** Opening Record excerpts block **

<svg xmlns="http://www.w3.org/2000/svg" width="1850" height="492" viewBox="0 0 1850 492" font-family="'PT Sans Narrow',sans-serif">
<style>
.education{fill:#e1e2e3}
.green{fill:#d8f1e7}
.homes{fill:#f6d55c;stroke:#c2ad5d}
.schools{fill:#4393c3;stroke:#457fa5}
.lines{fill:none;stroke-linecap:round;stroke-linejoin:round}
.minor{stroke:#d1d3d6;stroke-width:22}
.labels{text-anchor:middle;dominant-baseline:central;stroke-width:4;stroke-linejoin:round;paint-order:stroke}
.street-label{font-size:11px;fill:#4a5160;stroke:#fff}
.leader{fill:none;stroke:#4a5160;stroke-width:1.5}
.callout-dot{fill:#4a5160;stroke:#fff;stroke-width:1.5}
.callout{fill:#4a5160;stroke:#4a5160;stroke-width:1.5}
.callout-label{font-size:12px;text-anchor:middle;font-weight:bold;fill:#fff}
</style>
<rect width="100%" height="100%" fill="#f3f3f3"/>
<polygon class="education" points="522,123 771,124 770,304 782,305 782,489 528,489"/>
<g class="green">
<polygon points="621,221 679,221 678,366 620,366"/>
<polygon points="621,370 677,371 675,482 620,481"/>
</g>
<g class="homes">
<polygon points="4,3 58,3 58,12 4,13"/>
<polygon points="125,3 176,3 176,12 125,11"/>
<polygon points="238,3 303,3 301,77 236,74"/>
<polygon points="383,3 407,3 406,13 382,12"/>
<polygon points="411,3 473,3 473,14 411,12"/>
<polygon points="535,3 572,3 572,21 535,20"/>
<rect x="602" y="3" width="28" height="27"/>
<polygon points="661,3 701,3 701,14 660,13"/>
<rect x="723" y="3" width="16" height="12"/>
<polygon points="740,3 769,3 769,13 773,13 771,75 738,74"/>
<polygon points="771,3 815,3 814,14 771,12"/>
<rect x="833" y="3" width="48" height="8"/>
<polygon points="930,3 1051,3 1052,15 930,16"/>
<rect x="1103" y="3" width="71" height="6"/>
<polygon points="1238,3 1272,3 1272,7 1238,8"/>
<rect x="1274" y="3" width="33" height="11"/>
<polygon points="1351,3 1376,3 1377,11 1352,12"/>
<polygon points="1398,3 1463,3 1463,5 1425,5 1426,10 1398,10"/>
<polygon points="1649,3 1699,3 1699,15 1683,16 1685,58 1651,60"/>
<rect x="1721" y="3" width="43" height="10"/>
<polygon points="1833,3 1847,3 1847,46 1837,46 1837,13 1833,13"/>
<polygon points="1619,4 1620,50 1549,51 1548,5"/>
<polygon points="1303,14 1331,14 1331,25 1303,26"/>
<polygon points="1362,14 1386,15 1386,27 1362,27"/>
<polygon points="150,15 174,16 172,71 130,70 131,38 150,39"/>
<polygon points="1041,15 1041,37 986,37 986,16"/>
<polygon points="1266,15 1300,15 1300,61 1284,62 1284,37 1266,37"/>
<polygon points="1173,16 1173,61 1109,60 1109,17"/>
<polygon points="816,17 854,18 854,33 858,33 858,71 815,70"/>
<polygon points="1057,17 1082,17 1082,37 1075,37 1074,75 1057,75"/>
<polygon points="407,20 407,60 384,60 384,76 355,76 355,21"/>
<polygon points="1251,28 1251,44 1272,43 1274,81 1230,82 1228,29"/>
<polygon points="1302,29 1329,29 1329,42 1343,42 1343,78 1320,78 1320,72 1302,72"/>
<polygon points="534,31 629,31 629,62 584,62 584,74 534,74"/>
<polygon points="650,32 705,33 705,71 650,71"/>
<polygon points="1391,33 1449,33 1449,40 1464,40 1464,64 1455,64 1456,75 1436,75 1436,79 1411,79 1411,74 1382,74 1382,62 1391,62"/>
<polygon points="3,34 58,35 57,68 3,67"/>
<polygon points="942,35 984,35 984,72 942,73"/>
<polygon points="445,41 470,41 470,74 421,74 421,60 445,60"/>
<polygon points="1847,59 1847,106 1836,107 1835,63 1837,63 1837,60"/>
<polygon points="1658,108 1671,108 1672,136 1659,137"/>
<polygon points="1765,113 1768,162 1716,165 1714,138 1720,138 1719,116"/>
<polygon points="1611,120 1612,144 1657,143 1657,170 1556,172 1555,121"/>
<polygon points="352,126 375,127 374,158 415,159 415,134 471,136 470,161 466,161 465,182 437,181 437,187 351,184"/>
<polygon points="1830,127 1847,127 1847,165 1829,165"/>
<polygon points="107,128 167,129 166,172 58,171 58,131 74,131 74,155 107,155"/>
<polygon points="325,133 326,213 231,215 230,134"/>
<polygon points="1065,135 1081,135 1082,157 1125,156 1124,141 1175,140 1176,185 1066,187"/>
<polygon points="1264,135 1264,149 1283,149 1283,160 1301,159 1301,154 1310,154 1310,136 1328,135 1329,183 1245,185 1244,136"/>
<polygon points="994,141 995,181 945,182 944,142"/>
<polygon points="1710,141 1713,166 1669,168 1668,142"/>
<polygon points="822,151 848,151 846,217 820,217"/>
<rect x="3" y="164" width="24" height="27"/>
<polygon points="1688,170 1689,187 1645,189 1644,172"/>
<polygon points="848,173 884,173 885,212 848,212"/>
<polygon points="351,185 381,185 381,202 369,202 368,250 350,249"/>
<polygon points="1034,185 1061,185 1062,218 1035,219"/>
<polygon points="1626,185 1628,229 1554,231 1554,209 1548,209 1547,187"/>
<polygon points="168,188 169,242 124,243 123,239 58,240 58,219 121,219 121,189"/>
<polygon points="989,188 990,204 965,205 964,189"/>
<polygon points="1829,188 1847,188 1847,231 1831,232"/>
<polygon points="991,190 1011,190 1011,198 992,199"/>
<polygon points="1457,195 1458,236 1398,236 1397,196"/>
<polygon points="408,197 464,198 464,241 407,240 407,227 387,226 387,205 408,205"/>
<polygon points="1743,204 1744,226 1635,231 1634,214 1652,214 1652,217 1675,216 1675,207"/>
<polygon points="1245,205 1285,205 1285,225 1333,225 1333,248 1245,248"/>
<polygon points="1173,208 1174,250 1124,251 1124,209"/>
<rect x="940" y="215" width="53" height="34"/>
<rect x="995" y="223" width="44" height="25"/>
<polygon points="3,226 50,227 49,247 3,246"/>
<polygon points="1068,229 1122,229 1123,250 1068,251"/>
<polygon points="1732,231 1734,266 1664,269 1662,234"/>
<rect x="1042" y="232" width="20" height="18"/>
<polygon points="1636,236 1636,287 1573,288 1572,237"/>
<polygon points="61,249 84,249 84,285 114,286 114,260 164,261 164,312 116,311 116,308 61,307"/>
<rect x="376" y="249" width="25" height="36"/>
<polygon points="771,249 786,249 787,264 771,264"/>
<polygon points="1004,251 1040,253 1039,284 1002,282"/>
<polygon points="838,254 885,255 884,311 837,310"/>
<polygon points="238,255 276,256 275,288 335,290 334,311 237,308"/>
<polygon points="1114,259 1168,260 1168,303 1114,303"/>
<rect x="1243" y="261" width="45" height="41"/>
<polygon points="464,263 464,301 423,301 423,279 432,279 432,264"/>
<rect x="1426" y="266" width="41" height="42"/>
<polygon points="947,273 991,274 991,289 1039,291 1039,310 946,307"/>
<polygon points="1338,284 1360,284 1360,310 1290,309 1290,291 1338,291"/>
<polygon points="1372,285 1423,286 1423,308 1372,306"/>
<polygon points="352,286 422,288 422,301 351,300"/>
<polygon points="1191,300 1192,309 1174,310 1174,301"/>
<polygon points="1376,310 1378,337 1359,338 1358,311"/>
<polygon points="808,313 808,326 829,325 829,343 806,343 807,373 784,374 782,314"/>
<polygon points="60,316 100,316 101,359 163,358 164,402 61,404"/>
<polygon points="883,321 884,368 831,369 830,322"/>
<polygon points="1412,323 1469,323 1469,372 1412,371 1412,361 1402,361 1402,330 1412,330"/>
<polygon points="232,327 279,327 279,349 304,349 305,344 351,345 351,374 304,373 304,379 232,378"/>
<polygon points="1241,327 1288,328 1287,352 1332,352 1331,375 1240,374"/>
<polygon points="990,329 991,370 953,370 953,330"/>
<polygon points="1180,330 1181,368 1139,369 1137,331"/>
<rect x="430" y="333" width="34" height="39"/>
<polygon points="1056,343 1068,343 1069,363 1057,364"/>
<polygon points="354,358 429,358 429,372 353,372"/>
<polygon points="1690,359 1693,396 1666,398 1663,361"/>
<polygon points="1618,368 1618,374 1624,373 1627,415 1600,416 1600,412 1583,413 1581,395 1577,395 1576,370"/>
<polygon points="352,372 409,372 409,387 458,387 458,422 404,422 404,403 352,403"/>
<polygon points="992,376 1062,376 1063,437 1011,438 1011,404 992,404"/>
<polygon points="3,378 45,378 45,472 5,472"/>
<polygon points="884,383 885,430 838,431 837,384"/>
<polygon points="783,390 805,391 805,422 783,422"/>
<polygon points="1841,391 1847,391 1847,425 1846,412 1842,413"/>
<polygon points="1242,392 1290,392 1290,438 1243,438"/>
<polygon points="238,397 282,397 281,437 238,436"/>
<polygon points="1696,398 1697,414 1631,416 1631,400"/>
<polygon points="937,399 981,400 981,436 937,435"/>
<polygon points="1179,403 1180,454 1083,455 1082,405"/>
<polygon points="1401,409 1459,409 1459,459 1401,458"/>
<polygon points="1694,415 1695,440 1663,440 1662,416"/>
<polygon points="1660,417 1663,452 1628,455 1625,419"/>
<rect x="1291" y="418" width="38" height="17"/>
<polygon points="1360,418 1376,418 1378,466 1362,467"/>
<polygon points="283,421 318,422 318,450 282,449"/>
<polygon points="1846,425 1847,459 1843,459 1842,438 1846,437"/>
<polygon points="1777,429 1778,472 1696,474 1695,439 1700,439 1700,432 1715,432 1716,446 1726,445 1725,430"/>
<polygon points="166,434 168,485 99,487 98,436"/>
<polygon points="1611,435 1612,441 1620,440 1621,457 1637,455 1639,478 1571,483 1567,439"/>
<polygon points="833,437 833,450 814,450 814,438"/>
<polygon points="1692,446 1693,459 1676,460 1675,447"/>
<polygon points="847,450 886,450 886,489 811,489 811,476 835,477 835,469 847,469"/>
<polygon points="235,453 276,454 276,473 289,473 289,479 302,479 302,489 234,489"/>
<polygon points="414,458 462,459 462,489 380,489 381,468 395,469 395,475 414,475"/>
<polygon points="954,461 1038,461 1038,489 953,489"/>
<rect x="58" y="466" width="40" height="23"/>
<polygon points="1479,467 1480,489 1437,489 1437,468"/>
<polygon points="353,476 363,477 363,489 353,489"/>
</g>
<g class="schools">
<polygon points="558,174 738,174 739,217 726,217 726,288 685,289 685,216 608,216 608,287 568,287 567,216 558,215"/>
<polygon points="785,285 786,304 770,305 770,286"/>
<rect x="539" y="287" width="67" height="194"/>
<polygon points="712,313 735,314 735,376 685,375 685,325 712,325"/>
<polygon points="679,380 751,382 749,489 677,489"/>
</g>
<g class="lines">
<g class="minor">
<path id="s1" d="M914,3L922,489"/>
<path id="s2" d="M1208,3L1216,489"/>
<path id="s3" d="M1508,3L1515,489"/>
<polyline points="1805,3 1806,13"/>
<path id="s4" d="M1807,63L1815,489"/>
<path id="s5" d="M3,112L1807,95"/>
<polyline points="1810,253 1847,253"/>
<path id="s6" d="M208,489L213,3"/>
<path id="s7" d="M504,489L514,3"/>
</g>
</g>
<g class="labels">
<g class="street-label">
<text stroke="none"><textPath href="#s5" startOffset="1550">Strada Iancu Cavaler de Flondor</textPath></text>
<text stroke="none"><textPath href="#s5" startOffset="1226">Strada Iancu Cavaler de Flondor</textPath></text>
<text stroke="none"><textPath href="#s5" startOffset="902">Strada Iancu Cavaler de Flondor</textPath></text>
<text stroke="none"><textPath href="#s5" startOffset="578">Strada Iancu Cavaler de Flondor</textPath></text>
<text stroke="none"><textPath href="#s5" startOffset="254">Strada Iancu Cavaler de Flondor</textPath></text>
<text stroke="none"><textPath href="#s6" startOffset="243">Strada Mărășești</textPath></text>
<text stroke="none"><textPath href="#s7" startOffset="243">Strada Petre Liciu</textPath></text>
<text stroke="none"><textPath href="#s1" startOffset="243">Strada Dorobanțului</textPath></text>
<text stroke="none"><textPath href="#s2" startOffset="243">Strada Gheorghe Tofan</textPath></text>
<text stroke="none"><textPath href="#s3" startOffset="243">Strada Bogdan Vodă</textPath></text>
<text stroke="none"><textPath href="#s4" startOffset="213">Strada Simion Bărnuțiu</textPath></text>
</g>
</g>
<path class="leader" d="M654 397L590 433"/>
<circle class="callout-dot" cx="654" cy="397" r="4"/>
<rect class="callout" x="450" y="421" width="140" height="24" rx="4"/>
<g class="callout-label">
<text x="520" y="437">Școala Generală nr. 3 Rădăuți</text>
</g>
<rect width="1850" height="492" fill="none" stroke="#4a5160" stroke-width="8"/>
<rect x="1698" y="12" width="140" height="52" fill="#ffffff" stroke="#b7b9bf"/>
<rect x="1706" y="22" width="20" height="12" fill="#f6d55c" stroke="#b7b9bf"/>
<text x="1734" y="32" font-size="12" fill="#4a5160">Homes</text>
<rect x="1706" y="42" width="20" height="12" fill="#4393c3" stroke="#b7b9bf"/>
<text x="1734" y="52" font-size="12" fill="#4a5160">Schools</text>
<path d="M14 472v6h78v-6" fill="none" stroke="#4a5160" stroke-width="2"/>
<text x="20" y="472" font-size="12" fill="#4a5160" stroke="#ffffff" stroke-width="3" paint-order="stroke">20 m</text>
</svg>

** Closing Record excerpts block **

▶ What is expected
For each line in the records that holds "order", show that line as it stands.

▶ Exercise result
.labels{text-anchor:middle;dominant-baseline:central;stroke-width:4;stroke-linejoin:round;paint-order:stroke}
<text x="20" y="472" font-size="12" fill="#4a5160" stroke="#ffffff" stroke-width="3" paint-order="stroke">20 m</text>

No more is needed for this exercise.